- [YOUR INSTRUCTIONS] Copy the Krk Bridge passage word for word, from its first sentence to its last.

(PAGE EXCERPT begins)

Krk Bridge (Krčki most) is a 1430 m long reinforced concrete arch bridge connecting the Croatian island of Krk to the mainland. Carrying over a million vehicles per year, it was the last tolled bridge in Croatia that was not part of a motorway until the removal of tolls in 2020. The longer of the bridge's two arches is the third-longest concrete arch in the world and the longest outside of China, and among the longest arches of any construction. The bridge was completed and opened in July 1980 and originally named Tito's Bridge (Titov most) in honor of Yugoslav president Josip Broz Tito, who had died two months earlier. The bridge has since been renamed Krk Bridge or Krčki most. The bridge was tolled since its opening until the removal of tolls on 15 June 2020. However, passage had been toll free for Krk residents since 1999 and vehicles owned by Krk businesses since the 2000s. When the tolls were removed, passenger cars were being charged 35 kuna, southbound only.

(PAGE EXCERPT ends)
(SUPPLIED MATERIAL begins)

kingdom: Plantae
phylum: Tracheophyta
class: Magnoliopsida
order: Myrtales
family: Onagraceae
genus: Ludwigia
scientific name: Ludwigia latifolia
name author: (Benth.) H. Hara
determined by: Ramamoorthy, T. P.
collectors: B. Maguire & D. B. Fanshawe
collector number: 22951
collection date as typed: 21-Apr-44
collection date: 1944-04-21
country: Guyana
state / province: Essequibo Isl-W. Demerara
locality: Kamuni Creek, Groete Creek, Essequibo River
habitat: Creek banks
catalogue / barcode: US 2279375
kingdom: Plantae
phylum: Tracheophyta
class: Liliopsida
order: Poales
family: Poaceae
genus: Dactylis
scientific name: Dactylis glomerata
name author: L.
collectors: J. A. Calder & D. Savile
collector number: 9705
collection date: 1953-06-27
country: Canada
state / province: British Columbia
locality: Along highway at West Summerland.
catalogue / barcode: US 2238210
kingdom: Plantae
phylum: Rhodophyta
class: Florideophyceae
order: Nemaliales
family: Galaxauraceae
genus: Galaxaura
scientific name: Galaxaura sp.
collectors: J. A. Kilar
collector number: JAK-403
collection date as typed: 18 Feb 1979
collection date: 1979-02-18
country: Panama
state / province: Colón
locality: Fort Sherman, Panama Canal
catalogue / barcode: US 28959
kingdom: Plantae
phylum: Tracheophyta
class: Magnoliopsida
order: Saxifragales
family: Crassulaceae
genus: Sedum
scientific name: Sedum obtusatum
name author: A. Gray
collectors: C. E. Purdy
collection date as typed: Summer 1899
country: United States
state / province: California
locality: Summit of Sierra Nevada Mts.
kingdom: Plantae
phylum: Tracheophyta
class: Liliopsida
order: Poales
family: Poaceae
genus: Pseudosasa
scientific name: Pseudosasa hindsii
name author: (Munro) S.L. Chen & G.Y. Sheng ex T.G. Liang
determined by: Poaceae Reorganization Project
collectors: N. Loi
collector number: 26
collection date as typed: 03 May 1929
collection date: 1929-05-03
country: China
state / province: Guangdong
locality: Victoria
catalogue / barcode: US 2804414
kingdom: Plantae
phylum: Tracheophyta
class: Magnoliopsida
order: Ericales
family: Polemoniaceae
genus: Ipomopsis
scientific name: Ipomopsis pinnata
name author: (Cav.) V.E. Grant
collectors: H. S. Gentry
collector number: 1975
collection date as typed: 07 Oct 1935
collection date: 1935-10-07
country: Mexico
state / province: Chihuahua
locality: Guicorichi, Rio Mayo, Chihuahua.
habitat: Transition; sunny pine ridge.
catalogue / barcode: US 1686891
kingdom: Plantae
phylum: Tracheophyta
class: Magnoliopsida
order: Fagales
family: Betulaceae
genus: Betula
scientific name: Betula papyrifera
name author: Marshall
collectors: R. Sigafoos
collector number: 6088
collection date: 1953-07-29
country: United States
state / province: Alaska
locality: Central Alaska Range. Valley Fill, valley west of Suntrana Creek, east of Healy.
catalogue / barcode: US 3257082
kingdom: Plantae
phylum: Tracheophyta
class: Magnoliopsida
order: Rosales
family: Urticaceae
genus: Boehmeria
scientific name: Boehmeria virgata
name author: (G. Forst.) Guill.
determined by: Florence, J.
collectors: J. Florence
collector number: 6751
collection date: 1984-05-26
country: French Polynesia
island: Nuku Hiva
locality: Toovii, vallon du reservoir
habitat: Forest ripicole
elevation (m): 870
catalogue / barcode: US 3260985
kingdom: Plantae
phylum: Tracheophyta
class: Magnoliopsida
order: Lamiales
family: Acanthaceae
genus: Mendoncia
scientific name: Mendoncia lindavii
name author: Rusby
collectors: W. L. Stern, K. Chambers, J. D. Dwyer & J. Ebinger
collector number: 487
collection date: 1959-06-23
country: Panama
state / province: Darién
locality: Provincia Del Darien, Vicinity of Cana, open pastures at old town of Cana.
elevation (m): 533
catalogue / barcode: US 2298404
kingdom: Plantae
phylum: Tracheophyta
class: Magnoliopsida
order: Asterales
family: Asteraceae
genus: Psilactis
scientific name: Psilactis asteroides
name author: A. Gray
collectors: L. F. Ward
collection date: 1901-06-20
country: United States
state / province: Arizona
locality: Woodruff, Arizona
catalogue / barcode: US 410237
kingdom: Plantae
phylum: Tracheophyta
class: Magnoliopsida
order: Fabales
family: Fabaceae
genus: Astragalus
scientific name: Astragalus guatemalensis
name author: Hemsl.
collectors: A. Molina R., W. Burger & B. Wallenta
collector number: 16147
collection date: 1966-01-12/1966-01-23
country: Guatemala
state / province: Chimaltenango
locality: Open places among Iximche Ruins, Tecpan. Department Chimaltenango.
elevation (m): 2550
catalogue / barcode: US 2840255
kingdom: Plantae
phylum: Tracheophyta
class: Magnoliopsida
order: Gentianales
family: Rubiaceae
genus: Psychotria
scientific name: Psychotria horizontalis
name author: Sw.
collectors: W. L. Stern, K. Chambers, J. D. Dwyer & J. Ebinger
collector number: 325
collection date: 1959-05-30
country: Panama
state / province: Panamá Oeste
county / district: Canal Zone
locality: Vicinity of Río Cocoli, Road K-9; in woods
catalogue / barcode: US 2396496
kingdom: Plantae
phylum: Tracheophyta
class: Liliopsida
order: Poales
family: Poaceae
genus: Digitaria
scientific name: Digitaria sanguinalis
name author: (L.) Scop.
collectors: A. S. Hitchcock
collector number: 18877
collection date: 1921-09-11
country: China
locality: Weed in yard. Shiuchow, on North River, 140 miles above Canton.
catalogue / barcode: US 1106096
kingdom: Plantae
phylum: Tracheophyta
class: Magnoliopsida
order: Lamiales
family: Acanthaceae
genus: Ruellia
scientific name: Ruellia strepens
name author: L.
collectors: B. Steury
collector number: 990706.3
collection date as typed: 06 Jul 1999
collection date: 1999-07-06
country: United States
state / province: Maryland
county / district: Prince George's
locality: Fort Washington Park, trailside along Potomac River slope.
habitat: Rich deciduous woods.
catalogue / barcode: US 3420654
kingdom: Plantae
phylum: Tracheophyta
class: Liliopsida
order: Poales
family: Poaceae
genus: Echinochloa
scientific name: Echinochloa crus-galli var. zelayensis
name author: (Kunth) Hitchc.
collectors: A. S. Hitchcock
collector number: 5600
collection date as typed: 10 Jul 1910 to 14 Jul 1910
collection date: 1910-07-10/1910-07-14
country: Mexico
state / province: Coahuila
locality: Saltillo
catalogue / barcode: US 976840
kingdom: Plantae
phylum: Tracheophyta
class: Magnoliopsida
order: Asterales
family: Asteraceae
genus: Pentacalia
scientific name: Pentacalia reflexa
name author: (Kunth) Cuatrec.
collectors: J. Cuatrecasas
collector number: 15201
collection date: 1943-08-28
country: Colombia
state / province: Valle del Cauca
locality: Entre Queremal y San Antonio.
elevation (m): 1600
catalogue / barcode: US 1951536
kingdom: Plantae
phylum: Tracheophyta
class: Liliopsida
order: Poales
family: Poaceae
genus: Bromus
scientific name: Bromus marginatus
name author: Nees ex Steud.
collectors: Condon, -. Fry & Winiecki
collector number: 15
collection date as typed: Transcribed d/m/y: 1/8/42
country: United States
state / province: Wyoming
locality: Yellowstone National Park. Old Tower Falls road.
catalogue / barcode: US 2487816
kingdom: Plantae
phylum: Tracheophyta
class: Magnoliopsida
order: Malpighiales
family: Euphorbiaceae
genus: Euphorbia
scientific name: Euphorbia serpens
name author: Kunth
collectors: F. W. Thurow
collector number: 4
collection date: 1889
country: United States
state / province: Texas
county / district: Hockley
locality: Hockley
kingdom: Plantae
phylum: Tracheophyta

(SUPPLIED MATERIAL ends)

- [REPLY]
Krk Bridge (Krčki most) is a 1430 m long reinforced concrete arch bridge connecting the Croatian island of Krk to the mainland. Carrying over a million vehicles per year, it was the last tolled bridge in Croatia that was not part of a motorway until the removal of tolls in 2020. The longer of the bridge's two arches is the third-longest concrete arch in the world and the longest outside of China, and among the longest arches of any construction. The bridge was completed and opened in July 1980 and originally named Tito's Bridge (Titov most) in honor of Yugoslav president Josip Broz Tito, who had died two months earlier. The bridge has since been renamed Krk Bridge or Krčki most. The bridge was tolled since its opening until the removal of tolls on 15 June 2020. However, passage had been toll free for Krk residents since 1999 and vehicles owned by Krk businesses since the 2000s. When the tolls were removed, passenger cars were being charged 35 kuna, southbound only.